▶ **Exercise instructions**
Every record below should be repeated exactly, with the pictures left out.

▶ **Source information**
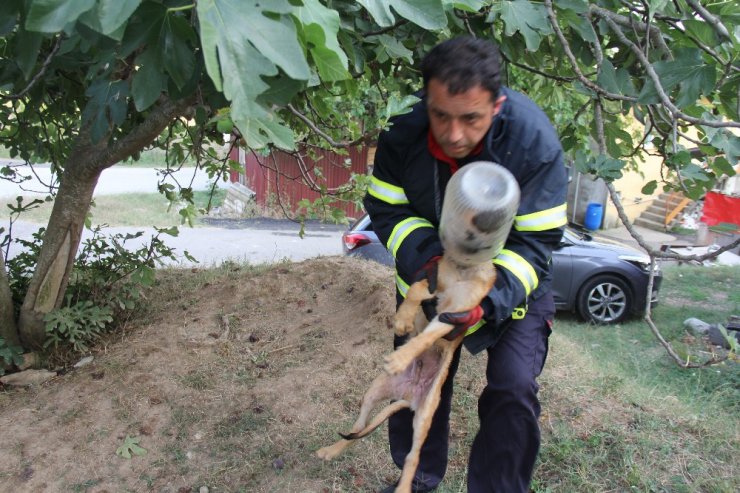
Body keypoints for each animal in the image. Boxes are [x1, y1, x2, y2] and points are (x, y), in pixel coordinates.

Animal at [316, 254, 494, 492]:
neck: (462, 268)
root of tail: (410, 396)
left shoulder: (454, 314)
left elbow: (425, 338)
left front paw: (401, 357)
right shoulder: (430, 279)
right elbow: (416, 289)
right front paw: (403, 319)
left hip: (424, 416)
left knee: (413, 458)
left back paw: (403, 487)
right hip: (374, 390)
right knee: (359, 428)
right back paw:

▶ **Answer**
Body keypoints for each animal in the image. Boxes are [x1, y1, x2, y2] and points are (x, y), in pixel coordinates.

Animal at [316, 254, 494, 492]:
neck: (462, 268)
root of tail: (410, 396)
left shoulder: (454, 314)
left elbow: (425, 338)
left front paw: (401, 357)
right shoulder: (430, 279)
right elbow: (416, 289)
right front paw: (403, 319)
left hip: (424, 416)
left knee: (413, 458)
left back paw: (403, 487)
right hip: (374, 390)
right knee: (359, 428)
right back paw:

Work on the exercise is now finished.